BTW, it's worth noting that dermabrasion, which disproportionately clears both senescent cells and old collagen, appears to rejuvenate skin.
Yeah your right damaging cells provokes a repair/partal/rejuvinate responce. The reason why the old cells rejuvinate in the younger ECM is all about cell signaling from various compounds emited by the younger type cells, it would also work the other way round and make young cells old if the surrounding ECM was older than lesser numbered younger cells, you only got to look at what we do to try and cure cancer to work that out, we don't cut out the cancer but the surrounding tissue also because there is a risk that healthy tissue removed will behave like the cancer cells that have been removed as they have been under the influence from signaling factors from the cancer cells.
This article has incorrectly interpreted information from the van Deursen study by cutting out little snippits and hailing them as the cure all for old age. First and foremost, senescent cells are not "bad" cells. They do produce cytokines and the like that cause inflammation in the surrounding tissue, much like the cytokine "storms" that are produced in some microbial infections. However, senescent cells, which are essentially cells that irreversably stop dividing my mitosis are important (along with apoptosis) in the suppression of cancer formation. Ironically senescent cells can also aid in the formation of cancer, but that's a story for another day. These paradoxical effects of senescent cells makes our understanding of the aging process all the more difficult. Some have hypothesized that senescent cells evolved to give an adaptation that promoted the survival of the younger organism, but because in the older days life-span was often shorten due to environmental reasons (famine, war, etc.) evolution did not select for senescent cells that did not cause detrimental effects in the older populations (note that the older population can not reproduce as much as their younger counterparts and so pass on advantageous genes that would keep them alive longer).
Anyways, I digress. If you read carefully the van Deursen study you would note that the life-span of the animal models did not differ significantly from the control models. That is because the biological maker (p16) that was used to eliminate the senescent cells is not produced in great quantities in all tissues of the body. That is, not all tissues accumulate a lot of senescent cells in their tissues over time. For example, not much affect was found in cardiac tissue, and the experimenters guessed that the mice in the study probably died of cardiac failure.

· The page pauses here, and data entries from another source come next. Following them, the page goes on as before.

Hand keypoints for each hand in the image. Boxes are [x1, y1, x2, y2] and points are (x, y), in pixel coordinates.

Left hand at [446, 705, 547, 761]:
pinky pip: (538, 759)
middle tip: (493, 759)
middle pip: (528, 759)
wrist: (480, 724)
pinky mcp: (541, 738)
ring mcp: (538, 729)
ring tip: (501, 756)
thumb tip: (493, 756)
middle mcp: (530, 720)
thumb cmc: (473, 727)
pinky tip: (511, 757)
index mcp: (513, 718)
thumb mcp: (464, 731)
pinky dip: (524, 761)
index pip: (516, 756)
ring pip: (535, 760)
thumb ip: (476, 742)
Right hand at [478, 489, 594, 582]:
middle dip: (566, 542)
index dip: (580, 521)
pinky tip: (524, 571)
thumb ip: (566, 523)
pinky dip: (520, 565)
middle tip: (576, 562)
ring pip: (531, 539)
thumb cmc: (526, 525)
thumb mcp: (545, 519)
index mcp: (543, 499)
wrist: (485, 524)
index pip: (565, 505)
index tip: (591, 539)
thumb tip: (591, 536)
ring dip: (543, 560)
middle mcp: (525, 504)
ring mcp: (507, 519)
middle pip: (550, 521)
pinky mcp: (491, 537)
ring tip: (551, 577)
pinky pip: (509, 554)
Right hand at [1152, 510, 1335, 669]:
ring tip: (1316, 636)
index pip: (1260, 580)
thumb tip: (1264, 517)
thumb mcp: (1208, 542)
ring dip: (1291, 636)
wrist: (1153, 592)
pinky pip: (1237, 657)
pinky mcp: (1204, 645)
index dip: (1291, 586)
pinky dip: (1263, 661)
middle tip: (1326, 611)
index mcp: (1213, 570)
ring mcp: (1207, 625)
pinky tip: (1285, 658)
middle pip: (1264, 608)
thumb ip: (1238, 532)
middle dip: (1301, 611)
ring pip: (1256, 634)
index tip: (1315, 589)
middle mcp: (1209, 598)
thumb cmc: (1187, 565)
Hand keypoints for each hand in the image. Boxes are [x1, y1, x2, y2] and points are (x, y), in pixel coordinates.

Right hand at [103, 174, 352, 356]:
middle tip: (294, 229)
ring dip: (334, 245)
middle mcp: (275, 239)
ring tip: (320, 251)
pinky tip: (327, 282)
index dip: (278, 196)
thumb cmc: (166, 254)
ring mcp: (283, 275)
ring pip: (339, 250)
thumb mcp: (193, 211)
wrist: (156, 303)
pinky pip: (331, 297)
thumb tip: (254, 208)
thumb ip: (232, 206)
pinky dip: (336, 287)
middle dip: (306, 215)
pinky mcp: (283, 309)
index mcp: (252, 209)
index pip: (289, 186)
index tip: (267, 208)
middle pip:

As far as brain function goes, the laboratory that I currently work at has actually taken a look at the morphology of the brains from the same animal models that were used in the van Deursen study. No significant changes were found at all between the group with senescent cells and the group without senescent cells. We also looked so far at three areas of the brain (striatum, hippocampus, parietal cortex) and none of these regions showed any significant differences. This is not conclusive, as there may be another region of the brain that is significantly affected But it could also be said that senescent cells are not prevalent, or their products (cytokines) do not affect the brain directly. Further research will have to be conducted. But I can say that brain function will more than likely not be improved by removing these cells, although dysfunction could be delayed.